It was nice while it lasted.
When President Obama first took office at the beginning of last year, his administration pushed through an ambitious $787 stimulus package designed to rescue our country’s economy from the brink of a depression and resuscitate the ailing labor market. As the administration stated repeatedly at the time, the stimulus money was not intended to have an immediate impact, but would instead be doled out in a staggered fashion over the next two years. Now more than a year and half into the program, what have we seen?
The country’s economy has started to grow, but not in the way economists hoped. The Gross Domestic Product increased by 2.4% between April and July of this year, but that’s a decrease from the 3.7% it grew in the first three months of the year.
The same goes for U.S. job growth. Though the White House announced last month that the stimulus had saved or created 3 million jobs, the current job numbers are far from promising.
The Labor Department today announced the economy added 71,000 jobs in July, bringing the grand total of new jobs to just over half a million for the year so far. The unemployment rate continues to sit at an ominous 9.5% while the number of Americans who’ve remained unemployed for six months or longer is stuck at 6.6 million. This grim reality has driven thousands to leave the workforce all together.
“We do not yet have a robust jobs recovery and there are few signs in this report of moving in that direction,” said Lawrence Katz, a labor economist and professor at Harvard University. This is all the more worrisome because the economic recovery was supposed to heat up this summer as more stimulus projects were approved, putting people to work.

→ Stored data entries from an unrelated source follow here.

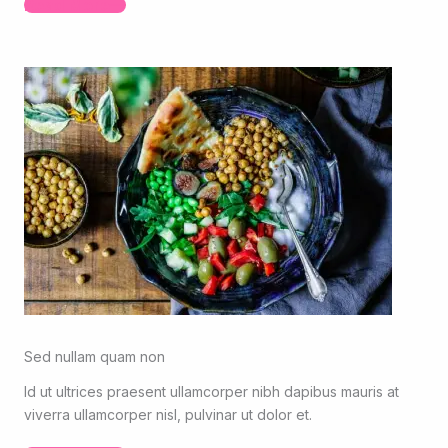
Read More
Sed nullam quam non
Id ut ultrices praesent ullamcorper nibh dapibus mauris at
viverra ullamcorper nisl, pulvinar ut dolor et.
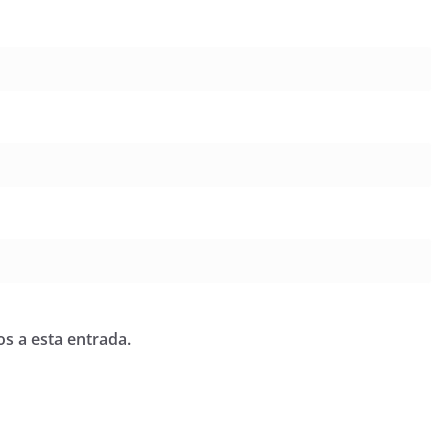
os a esta entrada.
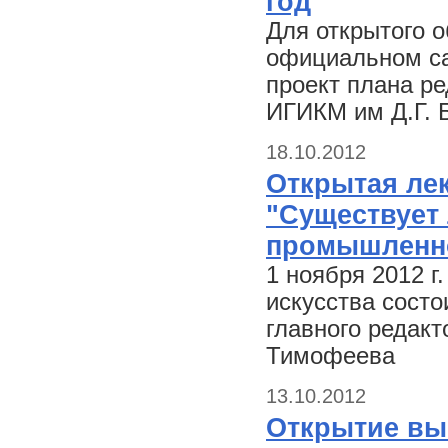
год
Для открытого 
официальном са
проект плана р
ИГИКМ им Д.Г. 
18.10.2012
Открытая ле
"Существует 
промышленно
1 ноября 2012 г
искусства состо
главного редакт
Тимофеева
13.10.2012
Открытие выс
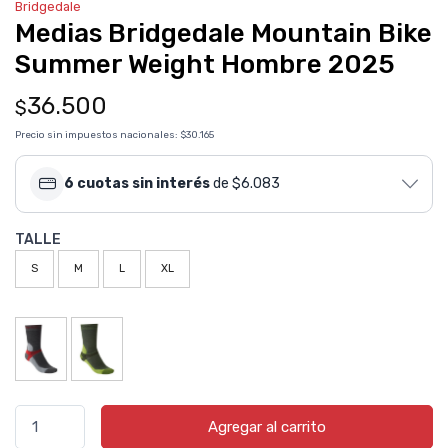
Bridgedale
Medias Bridgedale Mountain Bike
Summer Weight Hombre 2025
36.500
$
Precio sin impuestos nacionales:
$30.165
6 cuotas sin interés
de $6.083
TALLE
S
M
L
XL
Agregar al carrito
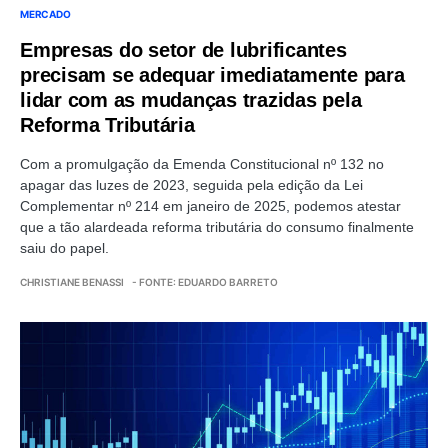
MERCADO
Empresas do setor de lubrificantes
precisam se adequar imediatamente para
lidar com as mudanças trazidas pela
Reforma Tributária
Com a promulgação da Emenda Constitucional nº 132 no
apagar das luzes de 2023, seguida pela edição da Lei
Complementar nº 214 em janeiro de 2025, podemos atestar
que a tão alardeada reforma tributária do consumo finalmente
saiu do papel.
CHRISTIANE BENASSI
- FONTE: EDUARDO BARRETO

Instead, the effect of the recovery effort seems to be diminishing even as the labor force and economy as a whole remain incredibly vulnerable. And there is perhaps no better symbolism of the fact that the first wave of the recovery is coming to an end than the recent announcement that Christina Romer is departing. In her role as chair of the White House Council of Economic Advisers, Romer was a key architect and face of the stimulus package, but her tenure was marred by her notorious prediction that if it passed, the stimulus would stop unemployment from rising above 8%. Today the rate hovers around 10%, and fears are mounting that it could get even worse.
Jan Hatzius, an economist at Goldman Sachs warns that we’re at risk of deflation and even higher unemployment for the rest of the year. Similarly, economists like Paul Krugman, a Nobel Prize winner and NY Times columnist, are voicing concern we may be moving closer to another depression.
These concerns prompted Joseph Stiglitz, another Nobel Prize winning economist, to announce the need for a second stimulus package to rescue the economy yet again. “It’s absolutely clear that you need a second round of stimulus,” said Stiglitz yesterday in an interview with Bloomberg. “It needs to be better designed. It needs to be focused more on returns on investment, education, infrastructure, technology. And if you do those kinds of high-powered investments, the long-term national debt will be actually lower and the growth in the future will be higher.”
Unfortunately, even if we do need a second stimulus package, it may not prove politically viable. Public opinion polls have shown that the vast majority of Americans are against this plan largely due to concerns about the effect it might have on the country’s national deficit. Instead, legislators may have to get creative in the short term.
Katz, the Harvard labor economist has a few ideas, ranging from offering job training facilities for the unemployed to establishing a wage insurance system which employees would pay into in exchange for a benefit should they lose their job one day. Legislators have tried and failed to institute the latter in the past, but economists like Katz are urging them to take up the fight again.
However, like Stiglitz, Katz admits that in the short term government spending is needed. “I do believe some further round of stimulus spending with money to state and local governments and with some temporary payroll tax cuts to businesses to spur hiring would be sensible at least over the remainder of this year.”